### GIVEN PASSAGE
--------
MemSkill alternates between learning to select and apply skills to build memory banks and evolving the skill bank based on hard cases mined from recent training steps. Each cycle begins with controller training on the current skill bank, during which the executor constructs memories and the system accumulates challenging cases. The designer then updates the skill bank using representative hard cases, optionally rolling back to a prior snapshot if the update regresses. The next cycle resumes controller training on the updated skill bank, with additional exploration to encourage early use of new skills. Through repeated cycles, MemSkill progressively improves both skill usage and the skill bank available for memory construction.
Experiment
- MemSkill outperforms multiple strong baselines across conversational (LoCoMo, LongMemEval) and embodied (ALFWorld) benchmarks, demonstrating superior memory construction and decision-making capabilities.
- It generalizes effectively across different base LLMs (LLaMA to Qwen) without retraining, indicating learned skills capture reusable memory behaviors.
- Skills transfer successfully across datasets within the same setting (LoCoMo to LongMemEval) and under significant distribution shifts (LoCoMo to HotpotQA), maintaining strong performance despite differing input formats and context lengths.
- Ablation studies confirm that both the learned controller (for skill selection) and the skill designer (for evolution) are critical, with skill evolution contributing more significantly to performance, especially under new models or contexts.
- Evolved skills are domain-adapted: conversational tasks prioritize temporal and activity structure, while embodied tasks focus on action constraints and object states, reflecting task-specific memory needs.
- Performance improves with more selected skills in longer, noisier contexts, showing MemSkill benefits from compositional skill use without task-specific tuning.
--------
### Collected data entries

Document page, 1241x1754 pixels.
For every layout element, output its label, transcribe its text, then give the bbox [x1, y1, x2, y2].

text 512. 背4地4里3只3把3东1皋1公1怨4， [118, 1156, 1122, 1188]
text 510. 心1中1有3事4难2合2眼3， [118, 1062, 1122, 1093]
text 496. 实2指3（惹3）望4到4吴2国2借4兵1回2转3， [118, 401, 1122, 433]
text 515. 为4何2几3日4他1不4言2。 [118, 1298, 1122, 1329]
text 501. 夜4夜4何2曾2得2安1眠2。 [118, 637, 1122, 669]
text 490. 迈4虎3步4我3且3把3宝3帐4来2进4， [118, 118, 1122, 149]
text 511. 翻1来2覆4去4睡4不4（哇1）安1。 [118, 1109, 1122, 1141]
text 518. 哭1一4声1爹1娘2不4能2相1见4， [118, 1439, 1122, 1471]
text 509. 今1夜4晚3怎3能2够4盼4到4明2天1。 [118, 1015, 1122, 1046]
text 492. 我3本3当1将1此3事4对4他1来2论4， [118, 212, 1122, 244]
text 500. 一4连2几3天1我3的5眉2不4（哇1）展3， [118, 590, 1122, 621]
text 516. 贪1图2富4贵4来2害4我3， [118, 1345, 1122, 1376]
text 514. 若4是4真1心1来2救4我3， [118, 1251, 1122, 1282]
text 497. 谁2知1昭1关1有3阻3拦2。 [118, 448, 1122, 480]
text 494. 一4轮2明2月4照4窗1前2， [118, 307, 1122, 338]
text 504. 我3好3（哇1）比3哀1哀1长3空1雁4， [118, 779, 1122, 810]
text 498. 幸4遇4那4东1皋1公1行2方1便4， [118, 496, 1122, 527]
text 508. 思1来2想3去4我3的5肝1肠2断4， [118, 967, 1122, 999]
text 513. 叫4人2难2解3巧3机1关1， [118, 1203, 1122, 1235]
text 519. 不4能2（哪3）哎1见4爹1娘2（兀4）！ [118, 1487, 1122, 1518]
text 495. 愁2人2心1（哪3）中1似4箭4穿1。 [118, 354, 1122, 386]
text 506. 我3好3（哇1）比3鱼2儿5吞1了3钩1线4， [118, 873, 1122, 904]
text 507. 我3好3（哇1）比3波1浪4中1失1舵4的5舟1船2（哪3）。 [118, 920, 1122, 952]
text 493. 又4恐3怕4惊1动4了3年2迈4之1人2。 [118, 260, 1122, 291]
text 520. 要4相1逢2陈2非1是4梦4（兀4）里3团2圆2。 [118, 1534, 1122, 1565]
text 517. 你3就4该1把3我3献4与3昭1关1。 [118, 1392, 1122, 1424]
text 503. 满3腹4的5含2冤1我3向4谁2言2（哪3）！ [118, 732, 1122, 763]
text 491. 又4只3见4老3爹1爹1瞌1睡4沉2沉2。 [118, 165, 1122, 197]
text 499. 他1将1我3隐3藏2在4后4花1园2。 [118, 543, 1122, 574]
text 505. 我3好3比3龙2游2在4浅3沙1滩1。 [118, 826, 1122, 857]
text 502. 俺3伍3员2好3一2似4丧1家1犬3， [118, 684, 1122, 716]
--------
### TASK SET
a. List every benchmark or dataset named in the MemSkill passage.
b. Quote the MemSkill passage word for word, starting with "- Skills transfer" and going on through "without task-specific tuning.".

### RESULTS BY TASK
a. LoCoMo, LongMemEval, ALFWorld, HotpotQA

b.
- Skills transfer successfully across datasets within the same setting (LoCoMo to LongMemEval) and under significant distribution shifts (LoCoMo to HotpotQA), maintaining strong performance despite differing input formats and context lengths.
- Ablation studies confirm that both the learned controller (for skill selection) and the skill designer (for evolution) are critical, with skill evolution contributing more significantly to performance, especially under new models or contexts.
- Evolved skills are domain-adapted: conversational tasks prioritize temporal and activity structure, while embodied tasks focus on action constraints and object states, reflecting task-specific memory needs.
- Performance improves with more selected skills in longer, noisier contexts, showing MemSkill benefits from compositional skill use without task-specific tuning.